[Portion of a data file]
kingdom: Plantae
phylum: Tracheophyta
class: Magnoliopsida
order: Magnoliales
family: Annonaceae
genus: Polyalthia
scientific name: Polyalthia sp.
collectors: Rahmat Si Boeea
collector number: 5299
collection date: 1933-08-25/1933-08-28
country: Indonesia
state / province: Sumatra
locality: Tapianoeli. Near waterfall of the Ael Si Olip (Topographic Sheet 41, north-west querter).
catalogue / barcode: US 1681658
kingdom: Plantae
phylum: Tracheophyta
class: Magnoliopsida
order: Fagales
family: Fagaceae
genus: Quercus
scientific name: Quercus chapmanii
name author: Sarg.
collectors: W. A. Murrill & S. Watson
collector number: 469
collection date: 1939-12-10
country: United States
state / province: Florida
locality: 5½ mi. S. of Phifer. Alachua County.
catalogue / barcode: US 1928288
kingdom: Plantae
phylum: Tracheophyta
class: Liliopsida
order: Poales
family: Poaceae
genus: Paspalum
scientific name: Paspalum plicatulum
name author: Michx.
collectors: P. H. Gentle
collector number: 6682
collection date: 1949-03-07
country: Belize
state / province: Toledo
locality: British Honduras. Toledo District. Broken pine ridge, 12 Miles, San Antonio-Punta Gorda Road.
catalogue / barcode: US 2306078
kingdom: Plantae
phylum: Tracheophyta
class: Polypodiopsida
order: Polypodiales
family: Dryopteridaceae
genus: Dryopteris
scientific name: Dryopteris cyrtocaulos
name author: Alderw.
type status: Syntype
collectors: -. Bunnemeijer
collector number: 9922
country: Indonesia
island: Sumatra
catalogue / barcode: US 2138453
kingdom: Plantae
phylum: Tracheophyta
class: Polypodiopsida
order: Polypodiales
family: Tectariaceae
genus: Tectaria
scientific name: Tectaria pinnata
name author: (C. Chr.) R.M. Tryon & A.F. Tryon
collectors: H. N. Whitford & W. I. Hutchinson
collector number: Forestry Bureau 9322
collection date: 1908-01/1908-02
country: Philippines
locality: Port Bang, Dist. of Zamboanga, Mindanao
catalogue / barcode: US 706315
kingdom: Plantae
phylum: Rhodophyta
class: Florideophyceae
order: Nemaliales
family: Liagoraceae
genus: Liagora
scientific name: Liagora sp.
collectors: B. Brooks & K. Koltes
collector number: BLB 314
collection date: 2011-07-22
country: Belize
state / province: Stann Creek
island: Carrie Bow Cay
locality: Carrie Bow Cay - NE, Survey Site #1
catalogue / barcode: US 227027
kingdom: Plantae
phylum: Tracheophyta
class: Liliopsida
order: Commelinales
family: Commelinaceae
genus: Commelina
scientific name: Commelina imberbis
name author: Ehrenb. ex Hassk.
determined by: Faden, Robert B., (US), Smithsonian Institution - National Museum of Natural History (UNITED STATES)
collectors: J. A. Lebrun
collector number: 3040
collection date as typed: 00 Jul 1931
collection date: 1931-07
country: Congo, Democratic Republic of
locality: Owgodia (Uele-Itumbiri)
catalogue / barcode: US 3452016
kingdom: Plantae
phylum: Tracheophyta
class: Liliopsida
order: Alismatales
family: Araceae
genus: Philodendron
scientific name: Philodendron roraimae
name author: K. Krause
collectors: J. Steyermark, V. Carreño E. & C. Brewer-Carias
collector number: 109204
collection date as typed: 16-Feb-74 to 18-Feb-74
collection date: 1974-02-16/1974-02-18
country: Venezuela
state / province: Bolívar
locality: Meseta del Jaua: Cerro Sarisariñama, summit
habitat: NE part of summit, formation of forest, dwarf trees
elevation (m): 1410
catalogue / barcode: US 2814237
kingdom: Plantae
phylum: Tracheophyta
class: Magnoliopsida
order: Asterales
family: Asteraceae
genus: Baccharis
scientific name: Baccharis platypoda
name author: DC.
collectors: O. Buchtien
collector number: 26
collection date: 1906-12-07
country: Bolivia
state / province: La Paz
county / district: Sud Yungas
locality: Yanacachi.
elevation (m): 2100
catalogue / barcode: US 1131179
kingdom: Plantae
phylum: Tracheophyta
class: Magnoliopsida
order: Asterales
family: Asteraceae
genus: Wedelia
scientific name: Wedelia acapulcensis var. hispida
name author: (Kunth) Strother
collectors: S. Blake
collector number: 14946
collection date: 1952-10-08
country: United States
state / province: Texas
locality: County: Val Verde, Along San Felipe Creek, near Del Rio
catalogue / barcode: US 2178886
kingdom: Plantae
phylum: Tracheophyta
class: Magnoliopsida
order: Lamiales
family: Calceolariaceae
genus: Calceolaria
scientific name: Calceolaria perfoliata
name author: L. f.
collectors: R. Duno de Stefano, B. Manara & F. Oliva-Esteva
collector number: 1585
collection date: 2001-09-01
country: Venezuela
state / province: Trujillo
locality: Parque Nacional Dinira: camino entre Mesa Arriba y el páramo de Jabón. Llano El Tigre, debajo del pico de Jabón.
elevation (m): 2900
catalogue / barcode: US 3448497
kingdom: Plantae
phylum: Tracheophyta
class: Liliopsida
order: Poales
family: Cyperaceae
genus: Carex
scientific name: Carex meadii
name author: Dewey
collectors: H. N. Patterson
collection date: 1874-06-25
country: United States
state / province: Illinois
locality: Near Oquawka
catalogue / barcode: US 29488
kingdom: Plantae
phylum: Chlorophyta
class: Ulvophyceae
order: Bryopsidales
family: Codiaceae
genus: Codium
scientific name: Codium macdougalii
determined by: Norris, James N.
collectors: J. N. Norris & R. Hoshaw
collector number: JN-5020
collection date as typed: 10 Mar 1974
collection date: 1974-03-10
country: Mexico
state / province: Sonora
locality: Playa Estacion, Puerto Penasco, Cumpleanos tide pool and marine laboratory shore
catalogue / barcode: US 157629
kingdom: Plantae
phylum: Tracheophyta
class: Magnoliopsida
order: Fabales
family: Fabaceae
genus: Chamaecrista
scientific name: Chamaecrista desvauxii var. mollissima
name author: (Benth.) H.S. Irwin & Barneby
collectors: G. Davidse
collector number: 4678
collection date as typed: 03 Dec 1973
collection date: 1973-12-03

▶ _What is required_
Find each line in the records containing the string "author" and copy those lines.

▶ _Response to this task_
name author: Sarg.
name author: Michx.
name author: Alderw.
name author: (C. Chr.) R.M. Tryon & A.F. Tryon
name author: Ehrenb. ex Hassk.
name author: K. Krause
name author: DC.
name author: (Kunth) Strother
name author: L. f.
name author: Dewey
name author: (Benth.) H.S. Irwin & Barneby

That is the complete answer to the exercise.